+++ PAGE EXTRACT +++

The last time Israel Defense Forces went to war with Palestinian militants, in 2008/2009, the threat to Israel was largely confined to the Gaza Strip, and while Operation Cast Lead certainly was not well received in the Arab world, it never threatened to cause a fundamental rupture in the system of alliances with Arab states that has provided Israel with its overall sense of security for the past three decades. This time, a military confrontation in Gaza would have the potential to jeopardize Israel’s vital alliance with Egypt. Hamas, the Palestinian Islamic Jihad (PIJ) and others are watching Egypt’s military manage a shaky political transition next door. The military men running the government in Cairo are the same men who think that maintaining the peace with Israel and keeping groups like Hamas contained is a smart policy, and one that should be continued in the post-Mubarak era. The Egyptian Muslim Brotherhood, part of an Islamist movement that gave rise to Hamas, may have different ideas about the treaty; it has even indicated as much during the political protests in Egypt. An Israeli military campaign in Gaza under the current conditions would be fodder for the Muslim Brotherhood to rally the Egyptian electorate (both its supporters and people who may otherwise vote for a secular party) and potentially undermine the credibility of the military-led regime. With enough pressure, the Islamists in Egypt and Gaza could shift Cairo’s strategic posture toward Israel. This scenario is not an assured outcome, but it is likely to be on the minds of those orchestrating the current offensive against Israel from the Palestinian territories.

+++ DATA LINES +++

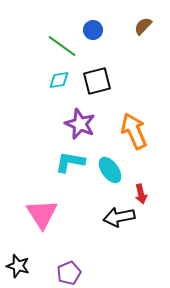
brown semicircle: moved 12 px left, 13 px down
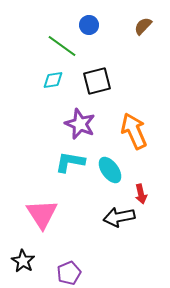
blue circle: moved 4 px left, 5 px up
cyan diamond: moved 6 px left
black star: moved 5 px right, 5 px up; rotated 15 degrees clockwise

+++

◆ AIM OF THE TASK ◆
Carry on the piece about Israel, Gaza and Egypt from the point where it stops. The listing isn't needed for anything here.

◆ RESPONSE ◆
To the north, in Syria, the minority Alawite-Baathist regime is struggling to clamp down on protests in the southwest city of Deraa near the Jordanian border. As Syrian security forces fired on protesters who had gathered in and around the city’s main mosque, Syrian President Bashar al Assad, like many of his beleaguered Arab counterparts, made promises to order a ban on the use of live rounds against demonstrators, consider ending a 48-year state of emergency, open the political system, lift media restrictions and raise living standards – all promises that were promptly rejected by the country’s developing opposition.

The protests in Syria have not reached critical mass due to the relative effectiveness of Syrian security forces in snuffing out demonstrations in the key cities of Damascus, Aleppo, Homs and Hama. Moreover, it remains to be seen if the Syrian Muslim Brotherhood, which led a violent uprising beginning in 1976 aiming to restore power to the Sunni majority, will overcome its fears and join the demonstrations in full force. The 1982 Hama crackdown, in which some 17,000 to 40,000 people were killed, forced what was left of the Muslim Brotherhood underground and is still fresh in the minds of many.

Though Israel is not particularly keen on the al Assad regime, the virtue of the al Assads, from the Israeli point of view, is their predictability. A Syria more concerned with wealth and exerting influence in Lebanon than provoking military engagements to its south, is far more preferable than the fear of what may follow. Like in Egypt, the Muslim Brotherhood branch in Syria remains the single largest and most organized opposition in the country, even though it has been severely weakened since the massacre at Hama.

To the east, Jordan’s Hashemite monarchy has a far better handle on its political opposition (the Muslim Brotherhood (MB) in Jordan is often referred to as the “loyal opposition” by many observers in the region,) but protests continue to simmer there and the Hashemite dynasty remains in fear of being overrun by the country’s Palestinian majority. Israeli military action in Gaza could also be used by the Jordanian MB to galvanize protesters already prepared to take to the streets.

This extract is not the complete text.